>>>>

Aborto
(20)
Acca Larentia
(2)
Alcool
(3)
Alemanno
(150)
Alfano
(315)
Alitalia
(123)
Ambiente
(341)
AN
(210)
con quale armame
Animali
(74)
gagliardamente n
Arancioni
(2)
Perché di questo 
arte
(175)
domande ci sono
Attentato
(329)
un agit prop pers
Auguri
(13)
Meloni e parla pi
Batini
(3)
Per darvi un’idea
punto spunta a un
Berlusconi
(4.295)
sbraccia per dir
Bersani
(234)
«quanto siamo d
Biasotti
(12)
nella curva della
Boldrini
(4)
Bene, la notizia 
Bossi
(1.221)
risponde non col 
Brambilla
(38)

<<<<

Word for word, repeat the records above.

• _OUTPUT FOR THIS EXERCISE_:
Aborto
(20)
Acca Larentia
(2)
Alcool
(3)
Alemanno
(150)
Alfano
(315)
Alitalia
(123)
Ambiente
(341)
AN
(210)
con quale armame
Animali
(74)
gagliardamente n
Arancioni
(2)
Perché di questo 
arte
(175)
domande ci sono
Attentato
(329)
un agit prop pers
Auguri
(13)
Meloni e parla pi
Batini
(3)
Per darvi un’idea
punto spunta a un
Berlusconi
(4.295)
sbraccia per dir
Bersani
(234)
«quanto siamo d
Biasotti
(12)
nella curva della
Boldrini
(4)
Bene, la notizia 
Bossi
(1.221)
risponde non col 
Brambilla
(38)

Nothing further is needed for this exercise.